フランスの作家、ビクトル・ユーゴーの作品「レ・ミゼラブル~ああ無情~」。

主人公のジャン・ヴァルジャンは、貧しい男だ。ある日、空腹にあえぐ子どもたちのために、1片のパンを盗もうと店に侵入し逮捕され、裁判の末、実に19年間、監獄に収容されてしまう。

この物語の舞台は、18世紀後半から19世紀初頭のフランス。

ヴァルジャンは、長い投獄の中で、自身の犯した罪について自問する。正当にパンを得るためには、人の情けにすがるか、働くほかには無く、例え、飢えたとしても「耐え忍ぶ」ことが必要だったと回想。反省を深める。

一方で、自らが勤勉な労働者だったにも関わらず、貧しく、パンひとつも手に入れられなかったことに理不尽さも覚えた。

■盗んだのは140円のパン

時は21世紀。空腹に耐えかね盗みを働いた男性が、司法の裁きを受けていた。

「パンを盗もうとしてコンビニに入店したのか?」

2023年4月26日、松山地裁。窃盗の罪に問われ、被告として証言台に立ったのは62歳の男性だ。起訴状などによると、男性は住所不定の無職。上下は薄い灰色のスウェット姿。頭髪には白いものが目立つ。

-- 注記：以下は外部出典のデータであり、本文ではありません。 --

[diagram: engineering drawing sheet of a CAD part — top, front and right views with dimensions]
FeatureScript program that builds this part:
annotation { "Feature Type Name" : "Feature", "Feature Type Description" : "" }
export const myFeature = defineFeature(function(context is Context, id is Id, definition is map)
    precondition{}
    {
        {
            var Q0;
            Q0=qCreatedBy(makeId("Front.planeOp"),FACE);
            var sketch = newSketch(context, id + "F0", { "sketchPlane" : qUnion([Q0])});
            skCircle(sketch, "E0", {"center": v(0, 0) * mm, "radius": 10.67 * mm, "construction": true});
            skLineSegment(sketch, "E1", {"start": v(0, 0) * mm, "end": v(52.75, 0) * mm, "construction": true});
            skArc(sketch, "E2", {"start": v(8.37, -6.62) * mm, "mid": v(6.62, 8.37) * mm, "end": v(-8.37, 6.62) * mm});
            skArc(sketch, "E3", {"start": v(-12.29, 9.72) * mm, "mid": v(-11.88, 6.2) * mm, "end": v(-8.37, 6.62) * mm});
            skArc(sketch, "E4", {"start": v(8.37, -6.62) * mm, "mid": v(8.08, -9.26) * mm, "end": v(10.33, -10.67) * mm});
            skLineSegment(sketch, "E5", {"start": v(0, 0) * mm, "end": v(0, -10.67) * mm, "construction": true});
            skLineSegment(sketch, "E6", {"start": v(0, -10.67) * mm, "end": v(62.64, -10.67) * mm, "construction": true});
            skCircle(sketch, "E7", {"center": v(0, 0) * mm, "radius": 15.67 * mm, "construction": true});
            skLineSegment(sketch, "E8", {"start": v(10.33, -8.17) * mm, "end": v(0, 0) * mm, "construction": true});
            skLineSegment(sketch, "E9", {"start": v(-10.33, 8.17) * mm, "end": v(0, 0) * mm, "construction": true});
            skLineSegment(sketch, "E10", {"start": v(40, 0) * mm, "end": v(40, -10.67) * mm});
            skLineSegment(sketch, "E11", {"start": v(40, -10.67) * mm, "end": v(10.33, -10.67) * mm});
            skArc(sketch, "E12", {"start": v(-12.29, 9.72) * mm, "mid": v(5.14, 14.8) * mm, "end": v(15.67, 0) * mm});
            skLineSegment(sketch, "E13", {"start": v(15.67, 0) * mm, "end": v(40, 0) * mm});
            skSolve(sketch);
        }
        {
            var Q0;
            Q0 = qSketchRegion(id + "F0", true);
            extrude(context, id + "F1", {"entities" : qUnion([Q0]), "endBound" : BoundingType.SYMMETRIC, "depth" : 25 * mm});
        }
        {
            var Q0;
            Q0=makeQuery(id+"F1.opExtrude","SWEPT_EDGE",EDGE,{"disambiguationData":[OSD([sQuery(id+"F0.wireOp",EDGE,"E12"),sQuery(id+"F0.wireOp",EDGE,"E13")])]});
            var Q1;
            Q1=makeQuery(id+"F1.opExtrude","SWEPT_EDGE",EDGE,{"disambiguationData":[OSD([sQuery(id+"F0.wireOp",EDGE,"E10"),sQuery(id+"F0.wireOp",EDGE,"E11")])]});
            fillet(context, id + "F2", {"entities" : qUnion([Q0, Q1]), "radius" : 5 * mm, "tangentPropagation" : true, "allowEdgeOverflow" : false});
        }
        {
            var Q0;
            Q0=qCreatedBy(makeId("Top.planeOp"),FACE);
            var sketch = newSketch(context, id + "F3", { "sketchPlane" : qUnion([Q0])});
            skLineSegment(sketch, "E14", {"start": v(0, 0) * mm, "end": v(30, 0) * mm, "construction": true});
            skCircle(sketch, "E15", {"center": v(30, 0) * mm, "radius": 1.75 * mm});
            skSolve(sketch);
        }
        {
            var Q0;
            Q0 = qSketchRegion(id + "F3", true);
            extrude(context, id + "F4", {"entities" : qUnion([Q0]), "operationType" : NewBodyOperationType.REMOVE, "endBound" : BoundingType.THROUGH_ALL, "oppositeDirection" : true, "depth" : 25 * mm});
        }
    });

2か月に一度受給する6万円の年金が唯一の収入源で、これまでにも数回、万引きに手を染めた過去がある。

「当時、所持金は数十円しかなかったが、なぜ入店したのか?」

少し猫背気味で正面を見据えながら、男性は検察官からの質問に答えた。

「お腹が空いていて、パンの陳列棚を通り掛かったとき、手に取ってしまった」

裁判で認定された事実などを踏まえ、事件を振り返る。

2023年3月7日の午前9時ごろ、愛媛県松山市内のコンビニエンスストア。パンの陳列棚の周辺を歩き回る男性を不審に思った店員が声を掛け、手さげ袋の中を確認したことで、窃盗が発覚した。盗んだのは販売価格140円のカレーパン1個だった。

冒頭陳述などによると、男性は2022年末まで、香川の実家で義母とふたりで暮らしていたが、嫌気がさして家出したという。そして、2023年2月、年金が底を尽く。翌3月、空腹を満たす目的でコンビニに侵入、パン1個を盗み、現行犯逮捕された。